JB Joyce, Ltd. as Successor to Constructors and Erectors, Ltd. v. Regions Financial Corp.










In The

Court of Appeals

Sixth Appellate District of Texas at Texarkana


______________________________


No. 06-04-000140-CV

______________________________



JB JOYCE, LTD. AS SUCCESSOR TO

CONSTRUCTORS AND ERECTORS, LTD., Appellant

 

V.

 

REGIONS FINANCIAL CORP., Appellee



                                              


On Appeal from the 76th Judicial District Court

Camp County, Texas

Trial Court No. CV-03-3960



                                                 




Before Morriss, C.J., Ross and Carter, JJ.

Memorandum Opinion by Justice Carter



MEMORANDUM OPINION


            Our opinion of June 21, 2005, is withdrawn and this opinion is substituted.

            A summary judgment allowed Regions Financial Corp. to foreclose on property based on a tax lien which had been transferred to it. The property taxes were originally assessed against business property known as the Leesburg Asphalt Company, located in Camp County, Texas. The pleadings indicate that defendants, JB Joyce, Ltd. as Successor to Constructors and Erectors, Ltd., A & R Enterprises, Inc., d/b/a Service Electric, and Linco-Electromatic, Inc., and Linco-Electromatic Measurement, Inc. (hereinafter referred to as Joyce), had filed mechanics' and materialmen's liens on the property in question. Regions Bank became the owner of the property by foreclosure. Regions Bank (the Bank) authorized Regions Financial Corporation (RFC) to pay the taxes for the years 2002 and 2003. The Bank then executed two real estate lien notes for the amounts paid. The Bank authorized Camp County Central Appraisal District to transfer its liens to RFC. Camp County Central Appraisal District received $40,456.61 for 2002 taxes and $29,617.23 for 2003 taxes from RFC and transferred its tax liens to RFC, pursuant to provisions of Section 32.06 of the Property Tax Code. See Tex. Tax Code Ann. § 32.06 (Vernon 2001). RFC brought an in rem suit against Joyce, asserting a lien on the real property on which the taxes were assessed and requesting foreclosure of the tax lien on the real estate and attorney's fees.

            The standards for reviewing a "traditional" motion for summary judgment are well settled. Both parties cite Nixon v. Mr. Property Management Co., 690 S.W.2d 546, 548–49 (Tex. 1985), as the appropriate standard, and we will review this summary judgment based on that case.

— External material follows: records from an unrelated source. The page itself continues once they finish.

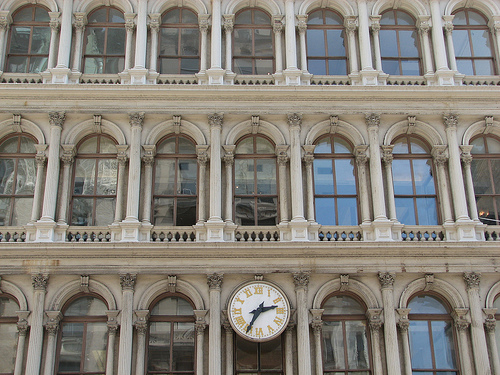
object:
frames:
[126, 258, 217, 369]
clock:
[225, 269, 307, 342]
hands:
[247, 296, 279, 332]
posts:
[120, 115, 393, 239]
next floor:
[114, 3, 381, 98]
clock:
[219, 281, 297, 344]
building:
[20, 25, 490, 374]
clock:
[230, 280, 297, 348]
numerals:
[229, 277, 291, 336]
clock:
[221, 276, 294, 349]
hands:
[238, 298, 283, 333]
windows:
[13, 105, 472, 235]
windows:
[27, 112, 497, 240]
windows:
[308, 115, 450, 233]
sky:
[311, 148, 360, 216]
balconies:
[22, 210, 496, 275]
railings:
[156, 195, 286, 248]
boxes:
[154, 52, 199, 78]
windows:
[153, 7, 204, 75]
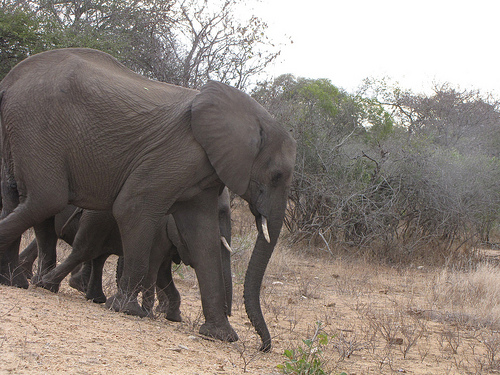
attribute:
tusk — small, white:
[205, 199, 294, 271]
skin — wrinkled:
[45, 115, 183, 214]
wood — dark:
[302, 139, 487, 289]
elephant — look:
[43, 52, 304, 257]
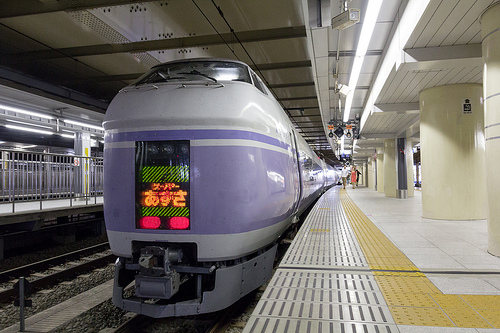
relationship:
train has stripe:
[98, 68, 340, 259] [168, 98, 307, 169]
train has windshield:
[96, 55, 337, 320] [119, 54, 262, 110]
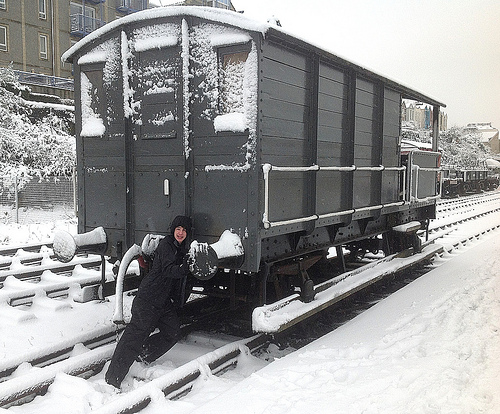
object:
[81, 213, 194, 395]
person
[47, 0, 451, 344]
train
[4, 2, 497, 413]
photo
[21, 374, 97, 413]
snow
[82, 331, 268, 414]
tracks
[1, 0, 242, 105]
building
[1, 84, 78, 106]
background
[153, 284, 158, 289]
black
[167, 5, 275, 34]
snow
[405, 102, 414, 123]
structures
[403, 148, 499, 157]
background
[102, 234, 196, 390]
snow suit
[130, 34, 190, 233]
door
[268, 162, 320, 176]
rails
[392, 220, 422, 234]
steps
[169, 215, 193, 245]
head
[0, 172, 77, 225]
fence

            On original submission of this case, Joyce argued that the proof provided by RFC was insufficient for summary judgment because the evidence presented only legal conclusions concerning whether the note in question was in default and whether it had been accelerated, allowing RFC to foreclose on its tax lien. We agreed with Joyce that the summary judgment proof presented legal conclusions only and that it was insufficient.

            On motion for rehearing, RFC argues, for the first time, that it pled that all conditions precedent to plaintiffs' right to relief had been performed or had occurred and that Joyce failed to dispute that any condition precedent to the enforcement of the contract had not occurred. Finding this issue dispositive, we will address it.

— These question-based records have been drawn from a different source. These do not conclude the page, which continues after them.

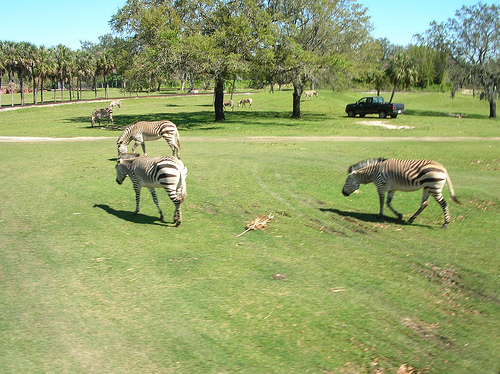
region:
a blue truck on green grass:
[336, 82, 413, 119]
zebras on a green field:
[86, 83, 471, 243]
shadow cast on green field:
[313, 191, 423, 238]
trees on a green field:
[6, 4, 484, 119]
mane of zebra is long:
[346, 153, 391, 178]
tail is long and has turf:
[446, 170, 463, 207]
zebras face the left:
[98, 111, 467, 241]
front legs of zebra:
[373, 193, 409, 225]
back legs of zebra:
[407, 193, 452, 230]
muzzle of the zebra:
[336, 184, 351, 201]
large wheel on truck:
[374, 111, 390, 122]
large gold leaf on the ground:
[223, 205, 284, 249]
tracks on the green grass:
[271, 175, 394, 276]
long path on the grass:
[225, 127, 443, 147]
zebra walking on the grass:
[96, 149, 209, 227]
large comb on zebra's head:
[336, 148, 406, 179]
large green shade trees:
[187, 26, 330, 123]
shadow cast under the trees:
[100, 85, 222, 130]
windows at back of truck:
[367, 92, 389, 104]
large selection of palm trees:
[20, 53, 127, 102]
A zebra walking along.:
[327, 149, 466, 233]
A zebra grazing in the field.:
[105, 118, 186, 159]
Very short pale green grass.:
[67, 260, 187, 330]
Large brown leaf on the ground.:
[220, 206, 282, 251]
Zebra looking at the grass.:
[107, 144, 196, 215]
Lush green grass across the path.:
[206, 118, 323, 133]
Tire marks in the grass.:
[345, 255, 482, 366]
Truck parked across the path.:
[340, 93, 412, 121]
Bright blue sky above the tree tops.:
[7, 24, 114, 57]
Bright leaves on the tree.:
[160, 27, 267, 124]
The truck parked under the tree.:
[348, 90, 403, 120]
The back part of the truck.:
[380, 98, 405, 116]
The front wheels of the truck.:
[342, 108, 365, 116]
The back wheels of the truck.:
[375, 108, 397, 119]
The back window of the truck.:
[371, 95, 384, 103]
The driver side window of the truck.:
[357, 96, 369, 103]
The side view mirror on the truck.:
[352, 100, 358, 106]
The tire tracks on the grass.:
[247, 147, 487, 358]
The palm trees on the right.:
[7, 36, 119, 95]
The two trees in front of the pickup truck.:
[101, 1, 324, 121]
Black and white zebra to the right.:
[341, 153, 463, 228]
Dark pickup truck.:
[346, 95, 406, 119]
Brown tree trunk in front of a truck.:
[292, 88, 302, 120]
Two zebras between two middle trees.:
[223, 97, 254, 112]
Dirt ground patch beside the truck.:
[360, 117, 415, 129]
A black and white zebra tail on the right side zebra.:
[446, 168, 461, 205]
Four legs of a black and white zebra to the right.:
[373, 185, 449, 230]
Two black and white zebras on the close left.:
[107, 121, 188, 225]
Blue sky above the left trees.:
[0, 0, 95, 46]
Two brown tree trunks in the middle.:
[209, 67, 304, 120]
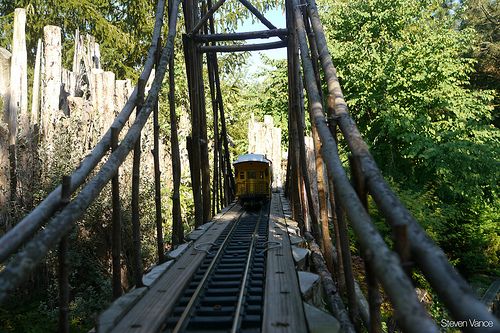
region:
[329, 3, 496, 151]
The trees are green.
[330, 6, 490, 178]
The trees are in the woods.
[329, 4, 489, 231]
The leaves indicate that it is summer.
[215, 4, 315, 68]
The sky is clear.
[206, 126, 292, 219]
A yellow train.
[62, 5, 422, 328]
A wooden bridge.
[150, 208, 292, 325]
Train tracks.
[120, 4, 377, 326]
A yellow train crossing a wooden bridge.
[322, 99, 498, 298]
The trees create shade.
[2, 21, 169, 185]
Tree trunks.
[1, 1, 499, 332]
Wooden bridge with train tracks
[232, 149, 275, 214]
The train is yellow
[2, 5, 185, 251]
Large wood wall to the left of the bridge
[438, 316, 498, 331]
Watermark is by Steven Vance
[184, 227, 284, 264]
There are ropes on the tracks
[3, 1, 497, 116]
the sky is blue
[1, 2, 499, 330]
Green leaves on trees surround the bridge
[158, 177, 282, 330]
Train tracks are metal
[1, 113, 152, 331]
Tree to left of bridge has brown leaves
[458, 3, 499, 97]
Tree on top right has brown leaves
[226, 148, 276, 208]
yellow train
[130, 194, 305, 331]
dark train tracks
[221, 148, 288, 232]
train on the train tracks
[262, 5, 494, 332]
green trees along the side of the bridge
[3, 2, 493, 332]
dark bridge with train tracks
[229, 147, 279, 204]
train with only one car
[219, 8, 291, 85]
clear, blue patch of sky poking through the tree tops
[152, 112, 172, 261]
steel rod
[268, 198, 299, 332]
wooden plank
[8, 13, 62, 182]
light brown tree trunks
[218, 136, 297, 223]
a train caboose on a track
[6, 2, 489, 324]
a train on a suspension bridge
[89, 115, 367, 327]
a train on the tracks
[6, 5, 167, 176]
a large wall made of logs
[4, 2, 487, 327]
a train in the forest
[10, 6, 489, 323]
a train moving over a bridge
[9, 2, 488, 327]
a train caboose on a bridge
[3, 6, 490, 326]
train bridge over water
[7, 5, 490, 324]
train moving down the tracks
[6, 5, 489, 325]
train parked on a bridge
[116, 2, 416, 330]
A train crossing a wooden bridge.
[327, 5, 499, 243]
Lots of trees in the background.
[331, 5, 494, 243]
It is summer.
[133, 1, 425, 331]
The bridge is narrow.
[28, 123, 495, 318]
The bottom is shaded from the sun.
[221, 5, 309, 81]
The sky is bright and clear.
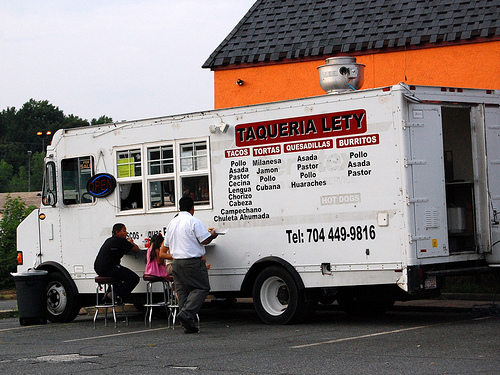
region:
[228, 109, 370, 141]
A "Taqueria Lety" truck.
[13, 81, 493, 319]
A white food truck.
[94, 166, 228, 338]
Three people eating food.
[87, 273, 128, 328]
A metal bar stool.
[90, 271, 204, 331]
Three metal bar stools.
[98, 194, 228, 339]
Four people eating food.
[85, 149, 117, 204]
A hat hanging from the food truck.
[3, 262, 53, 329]
A green trash can.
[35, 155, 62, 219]
The side mirrors of a food truck.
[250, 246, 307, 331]
The back tire of a food truck.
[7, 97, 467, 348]
food truck serving customers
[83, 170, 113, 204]
open sign on the food truck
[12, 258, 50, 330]
trash can by the tire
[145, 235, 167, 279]
little girl sitting on a stool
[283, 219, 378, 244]
telephone number on the truck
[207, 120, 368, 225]
menu on the truck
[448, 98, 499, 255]
back door on truck is open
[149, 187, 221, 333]
man is walking toward truck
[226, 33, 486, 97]
building behind the truck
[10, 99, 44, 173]
trees behind the truck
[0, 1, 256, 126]
cloud cover in sky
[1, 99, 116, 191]
green leaves on trees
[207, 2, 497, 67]
shingles on slanted roof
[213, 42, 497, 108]
orange wall of building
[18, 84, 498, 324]
side of food truck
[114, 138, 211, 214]
three windows on truck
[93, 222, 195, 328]
people sitting on stools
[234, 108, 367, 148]
two words on red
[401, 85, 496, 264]
open door on back of truck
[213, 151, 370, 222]
black words on white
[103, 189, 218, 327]
People on side of the truck.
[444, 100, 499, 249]
The door of the truck is open.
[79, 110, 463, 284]
Food truck in the parking lot.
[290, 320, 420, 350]
White line on the road.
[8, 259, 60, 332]
Garbage can by the truck.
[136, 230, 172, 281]
Little girl sitting on the stool.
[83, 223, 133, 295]
A man sitting on the stool.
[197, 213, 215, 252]
A man with food in his hands.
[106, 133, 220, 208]
The window for ordering.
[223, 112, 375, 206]
Writing on the food truck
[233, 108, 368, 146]
red black and white food truck sign TAQUERIA LETY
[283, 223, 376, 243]
telephone number in black lettering on white food truck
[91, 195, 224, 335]
taco food truck patrons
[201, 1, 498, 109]
orange building with dark roof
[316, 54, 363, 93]
roof-mounted food truck exhaust fan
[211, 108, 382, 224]
food truck menu painted on side of truck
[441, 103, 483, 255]
open door to interior of food truck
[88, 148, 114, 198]
red blue and black OPEN electric sign on food truck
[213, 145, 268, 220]
list of taco menu items on side of taco truck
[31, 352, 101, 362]
hole in asphalt parking lot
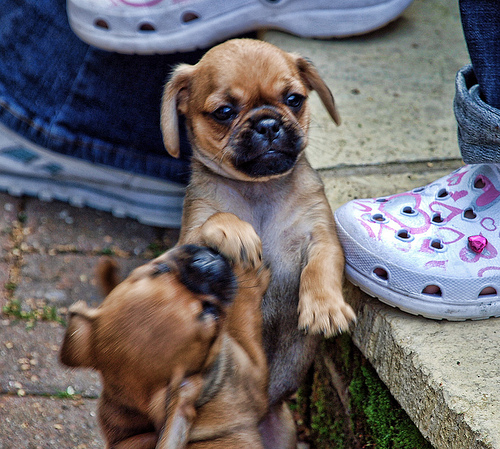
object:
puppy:
[61, 243, 271, 448]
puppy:
[159, 38, 358, 449]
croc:
[334, 164, 499, 321]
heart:
[378, 192, 431, 233]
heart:
[468, 234, 487, 252]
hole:
[421, 284, 441, 296]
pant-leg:
[453, 1, 499, 166]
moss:
[335, 394, 405, 448]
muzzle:
[234, 121, 298, 176]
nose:
[258, 119, 278, 136]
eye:
[286, 94, 303, 108]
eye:
[213, 106, 233, 118]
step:
[260, 3, 499, 448]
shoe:
[67, 1, 416, 55]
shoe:
[1, 124, 185, 229]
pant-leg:
[0, 1, 207, 183]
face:
[143, 245, 238, 323]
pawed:
[201, 212, 263, 267]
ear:
[159, 63, 191, 157]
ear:
[295, 53, 341, 126]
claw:
[233, 259, 271, 298]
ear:
[59, 300, 103, 369]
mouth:
[235, 146, 297, 165]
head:
[62, 245, 234, 449]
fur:
[59, 258, 272, 449]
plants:
[5, 298, 61, 326]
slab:
[326, 289, 499, 447]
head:
[160, 36, 342, 181]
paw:
[296, 279, 358, 339]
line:
[1, 389, 98, 400]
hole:
[182, 11, 197, 23]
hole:
[139, 22, 155, 31]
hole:
[95, 17, 107, 29]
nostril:
[260, 126, 267, 136]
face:
[204, 81, 309, 168]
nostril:
[272, 124, 279, 134]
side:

            A condition precedent is an event that must happen or be performed before a right can accrue to enforce an obligation. Centex Corp. v. Dalton, 840 S.W.2d 952, 956 (Tex. 1992). It can be a condition to the formation of a contract or a condition to an obligation to perform an existing agreement. Hohenberg Bros. v. George E. Gibbons & Co., 537 S.W.2d 1, 3 (Tex. 1976).

            Rule 54 of the Texas Rules of Civil Procedure states:

In pleading the performance or occurrence of conditions precedent, it shall be sufficient to aver generally that all conditions precedent have been performed or have occurred. When such performances or occurrences have been so plead, the party so pleading same shall be required to prove only such of them as are specifically denied by the opposite party.


Tex. R. Civ. P. 54.


            In this case, RFC pled that "[a]ll conditions precedent to Plaintiff's right to relief, as requested herein, have been performed or have occurred." Joyce's pleadings did not dispute that claim, except to it, or make any allegation that any conditions precedent did not occur.

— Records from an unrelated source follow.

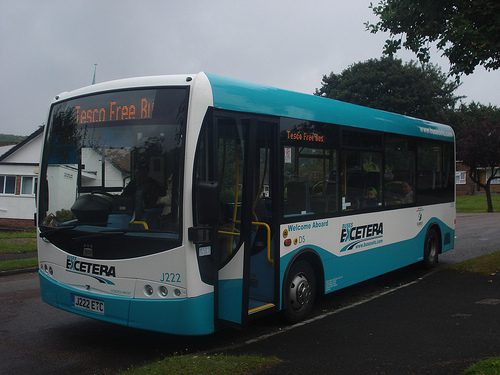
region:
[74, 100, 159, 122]
the words Jesco Free Bus on the front of a bus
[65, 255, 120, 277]
the word Excetera on the front of a bus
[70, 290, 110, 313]
the plate J222 ETC on the front of a bus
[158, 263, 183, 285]
J222 in blue on the front of a bus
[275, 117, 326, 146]
Tesco Free Bus on the side of the bus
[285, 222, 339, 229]
Welcome Aboard on the side of a bus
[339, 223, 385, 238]
Excetera on the side of the bus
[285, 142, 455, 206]
passenger windows on the side of the bus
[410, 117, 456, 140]
a website on the side of the bus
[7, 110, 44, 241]
a white house behind a bus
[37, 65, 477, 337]
Light blue and white bus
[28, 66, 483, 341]
Blue and white bus with orange digital sign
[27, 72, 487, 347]
Blue and white bus with Excetera sign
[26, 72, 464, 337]
Blue and white bus number J222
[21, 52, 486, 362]
Blue and white bus on roadway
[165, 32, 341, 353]
open bus door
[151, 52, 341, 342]
open bus door with yellow hand rails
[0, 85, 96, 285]
white and brick house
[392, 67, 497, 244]
brick house with white windows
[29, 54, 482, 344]
Blue and white charter bus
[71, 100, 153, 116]
Marquee display on the front of the bus.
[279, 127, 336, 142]
Marquee display on the side of the bus.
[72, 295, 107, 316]
License plate on the front of the bus.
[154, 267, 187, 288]
Letter J and number on the front of the bus.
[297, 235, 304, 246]
Letter D and 5 on the side of the bus.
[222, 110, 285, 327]
Opened doors on the side of the bus.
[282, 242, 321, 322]
Front tire on the side of the bus.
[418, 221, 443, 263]
Back tire on the side of the bus.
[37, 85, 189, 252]
Front windshield window on the front of the bus.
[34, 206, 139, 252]
Windshield wipers on the front of the bus.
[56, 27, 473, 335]
free bus rides on quiet suburban steet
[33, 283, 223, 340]
bottom of front bumper is blue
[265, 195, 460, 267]
white stripe is in middle of bus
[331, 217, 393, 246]
black letters on the bus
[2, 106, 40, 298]
small white house in background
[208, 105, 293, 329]
entrance to bus is open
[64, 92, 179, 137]
tesco free bus on top front of bus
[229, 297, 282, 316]
yellow step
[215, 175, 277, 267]
yellow hand railings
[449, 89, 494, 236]
tree and house in background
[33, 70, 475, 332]
Blue and white bus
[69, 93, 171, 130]
Sign that reads Tesco Free Bus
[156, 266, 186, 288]
J222 on the front of the bus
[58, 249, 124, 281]
Excetera written on front of bus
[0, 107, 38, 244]
House to the left of the bus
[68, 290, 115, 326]
License plate that reads J222 ETC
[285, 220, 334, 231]
Welcome Aboard written on side of bus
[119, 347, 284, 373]
Patch of green grass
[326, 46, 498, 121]
Tops of trees in the background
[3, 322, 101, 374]
Portion of the street the bus is traveling on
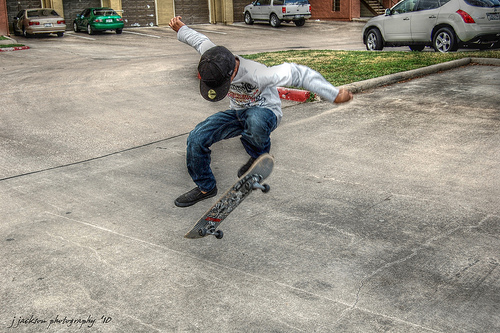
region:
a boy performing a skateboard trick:
[146, 16, 348, 260]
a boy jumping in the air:
[156, 36, 321, 268]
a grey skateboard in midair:
[183, 158, 277, 255]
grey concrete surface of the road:
[310, 188, 416, 265]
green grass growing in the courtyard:
[326, 53, 367, 71]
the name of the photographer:
[2, 311, 124, 331]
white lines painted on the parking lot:
[137, 29, 162, 42]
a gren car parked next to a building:
[73, 5, 145, 35]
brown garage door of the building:
[133, 0, 156, 23]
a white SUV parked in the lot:
[354, 2, 497, 53]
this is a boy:
[130, 32, 310, 210]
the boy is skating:
[151, 44, 311, 209]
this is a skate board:
[205, 170, 270, 237]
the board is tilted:
[204, 171, 258, 230]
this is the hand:
[285, 51, 352, 110]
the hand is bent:
[283, 61, 345, 109]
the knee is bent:
[242, 109, 277, 141]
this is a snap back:
[200, 52, 233, 94]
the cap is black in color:
[198, 52, 225, 78]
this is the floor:
[293, 217, 385, 327]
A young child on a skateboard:
[170, 21, 352, 235]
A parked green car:
[72, 5, 125, 33]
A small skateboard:
[183, 155, 274, 240]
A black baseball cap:
[195, 45, 236, 100]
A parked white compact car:
[360, 0, 499, 53]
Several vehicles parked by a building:
[0, 1, 310, 37]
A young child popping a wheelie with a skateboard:
[167, 19, 351, 237]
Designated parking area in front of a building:
[6, 18, 368, 43]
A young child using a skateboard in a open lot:
[172, 20, 353, 237]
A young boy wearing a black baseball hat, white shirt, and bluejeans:
[170, 15, 353, 207]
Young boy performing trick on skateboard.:
[168, 15, 354, 239]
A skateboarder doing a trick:
[167, 12, 352, 237]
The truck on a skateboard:
[199, 222, 224, 238]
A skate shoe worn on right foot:
[175, 185, 217, 204]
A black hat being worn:
[195, 44, 234, 101]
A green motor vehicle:
[72, 6, 122, 33]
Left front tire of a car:
[362, 26, 383, 48]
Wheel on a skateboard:
[261, 182, 270, 191]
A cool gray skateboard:
[185, 153, 272, 240]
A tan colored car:
[13, 8, 65, 33]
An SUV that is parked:
[243, 0, 309, 27]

            In Hill v. Thompson & Knight, 756 S.W.2d 824 (Tex. App.—Dallas 1988, no writ), the plaintiff brought suit on a note and contended that "[a]ll conditions precedent with respect to Plaintiff's claims against Defendant herein have been performed or have occurred." Id. at 825. The defendant stated generally that all conditions precedent had not been satisfied. The court held that the "denial does not specifically deny, and hence under rule 54 does not cumber Thompson & Knight with proving, the performance or occurrence of any condition precedent to its recovery." Id. at 826. Likewise, in Miller v. University Savings Assoc., 858 S.W.2d 33 (Tex. App.—Houston [14th Dist.] 1993, writ denied), the court reviewed a summary judgment granted based on a promissory note. In that case, it was argued that proper proof was not presented regarding requirements to accelerate the maturity of the note. Id. at 36. The court stated that, by failing to raise the point or specifically except to the pleading that "all conditions precedent have been performed or have occurred," the defendant waived his point that a condition of the note had not been fulfilled. Id. Another case involving a suit on a promissory note is MacDonald v. Bank of Kerrville, 849 S.W.2d 371 (Tex. App.—San Antonio 1993, writ dism'd by agr.). There, an amended pleading alleged that all conditions precedent to a right to recover on the note had been performed. The answer had no specific denials. Citing Hill, the court in MacDonald held that such pleading invoked Tex. R. Civ. P. 54 and the plaintiff was not required to prove the performance or occurrence of conditions precedent to its recovery. MacDonald, 849 S.W.2d at 372.

            Joyce argues that proving a note is in default is not a condition precedent because the contractual obligation to pay the promissory note exists whether there has been a default. However, in this case, RFC sued Joyce attempting to foreclose the tax lien that had been assigned to it. The note securing the tax lien stated "upon default in the punctual payment of this Note or any part thereof, . . . same shall become due and payable." The note further provided:

If default occurs in the payment of any principal or interest when due hereunder, . . . the holder hereof, may, at its option, declare the entirety of this Note, principal and accrued interest on the unpaid principal balance, immediately due and payable and pursue any and all other remedies available to it at law or in equity (including foreclosure of holder's liens), . . . .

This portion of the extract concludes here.